_Problem requirements_.
Reproduce the lines below character for character, leaving out the pictures.

_Records provided_.
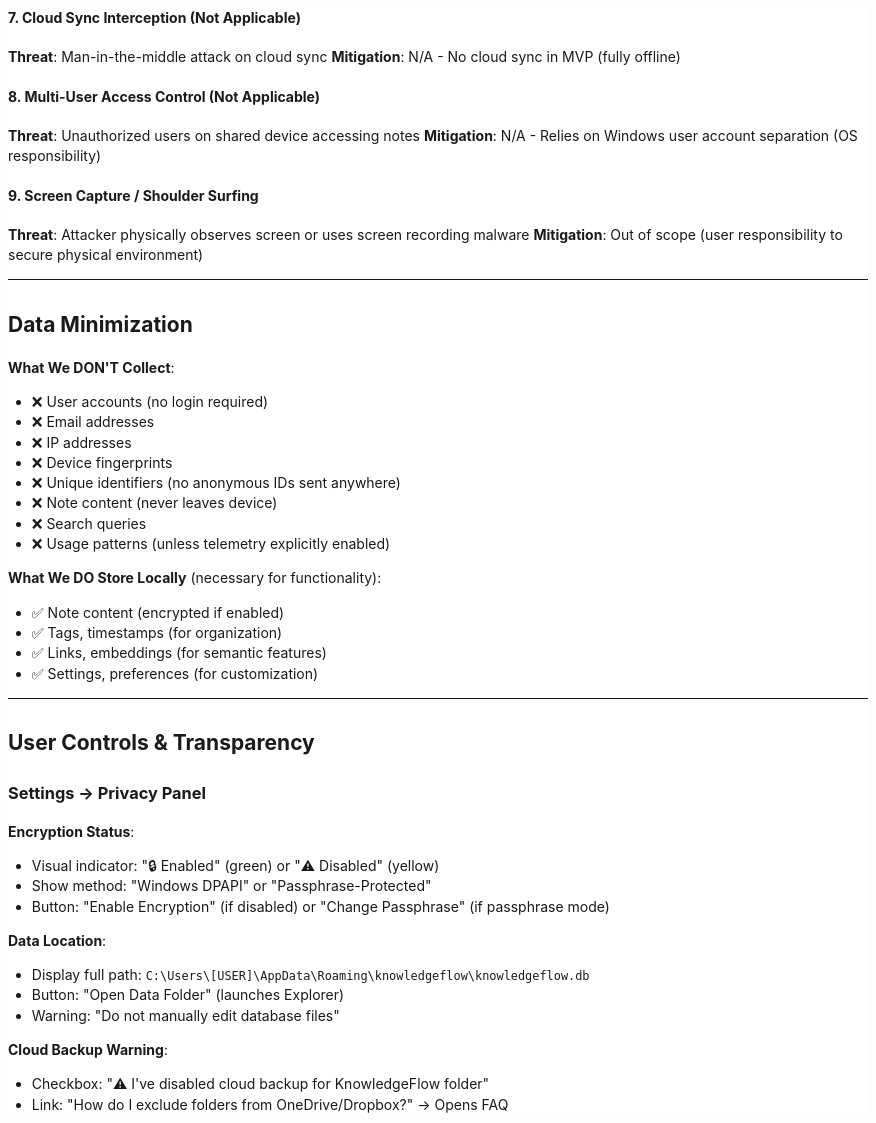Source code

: #### 7. Cloud Sync Interception (Not Applicable)

**Threat**: Man-in-the-middle attack on cloud sync
**Mitigation**: N/A - No cloud sync in MVP (fully offline)

#### 8. Multi-User Access Control (Not Applicable)

**Threat**: Unauthorized users on shared device accessing notes
**Mitigation**: N/A - Relies on Windows user account separation (OS responsibility)

#### 9. Screen Capture / Shoulder Surfing

**Threat**: Attacker physically observes screen or uses screen recording malware
**Mitigation**: Out of scope (user responsibility to secure physical environment)

---

## Data Minimization

**What We DON'T Collect**:
- ❌ User accounts (no login required)
- ❌ Email addresses
- ❌ IP addresses
- ❌ Device fingerprints
- ❌ Unique identifiers (no anonymous IDs sent anywhere)
- ❌ Note content (never leaves device)
- ❌ Search queries
- ❌ Usage patterns (unless telemetry explicitly enabled)

**What We DO Store Locally** (necessary for functionality):
- ✅ Note content (encrypted if enabled)
- ✅ Tags, timestamps (for organization)
- ✅ Links, embeddings (for semantic features)
- ✅ Settings, preferences (for customization)

---

## User Controls & Transparency

### Settings → Privacy Panel

**Encryption Status**:
- Visual indicator: "🔒 Enabled" (green) or "⚠️ Disabled" (yellow)
- Show method: "Windows DPAPI" or "Passphrase-Protected"
- Button: "Enable Encryption" (if disabled) or "Change Passphrase" (if passphrase mode)

**Data Location**:
- Display full path: `C:\Users\[USER]\AppData\Roaming\knowledgeflow\knowledgeflow.db`
- Button: "Open Data Folder" (launches Explorer)
- Warning: "Do not manually edit database files"

**Cloud Backup Warning**:
- Checkbox: "⚠️ I've disabled cloud backup for KnowledgeFlow folder"
- Link: "How do I exclude folders from OneDrive/Dropbox?" → Opens FAQ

_Expected output_.
Source code

: #### 7. Cloud Sync Interception (Not Applicable)

**Threat**: Man-in-the-middle attack on cloud sync
**Mitigation**: N/A - No cloud sync in MVP (fully offline)

#### 8. Multi-User Access Control (Not Applicable)

**Threat**: Unauthorized users on shared device accessing notes
**Mitigation**: N/A - Relies on Windows user account separation (OS responsibility)

#### 9. Screen Capture / Shoulder Surfing

**Threat**: Attacker physically observes screen or uses screen recording malware
**Mitigation**: Out of scope (user responsibility to secure physical environment)

---

## Data Minimization

**What We DON'T Collect**:
- ❌ User accounts (no login required)
- ❌ Email addresses
- ❌ IP addresses
- ❌ Device fingerprints
- ❌ Unique identifiers (no anonymous IDs sent anywhere)
- ❌ Note content (never leaves device)
- ❌ Search queries
- ❌ Usage patterns (unless telemetry explicitly enabled)

**What We DO Store Locally** (necessary for functionality):
- ✅ Note content (encrypted if enabled)
- ✅ Tags, timestamps (for organization)
- ✅ Links, embeddings (for semantic features)
- ✅ Settings, preferences (for customization)

---

## User Controls & Transparency

### Settings → Privacy Panel

**Encryption Status**:
- Visual indicator: "🔒 Enabled" (green) or "⚠️ Disabled" (yellow)
- Show method: "Windows DPAPI" or "Passphrase-Protected"
- Button: "Enable Encryption" (if disabled) or "Change Passphrase" (if passphrase mode)

**Data Location**:
- Display full path: `C:\Users\[USER]\AppData\Roaming\knowledgeflow\knowledgeflow.db`
- Button: "Open Data Folder" (launches Explorer)
- Warning: "Do not manually edit database files"

**Cloud Backup Warning**:
- Checkbox: "⚠️ I've disabled cloud backup for KnowledgeFlow folder"
- Link: "How do I exclude folders from OneDrive/Dropbox?" → Opens FAQ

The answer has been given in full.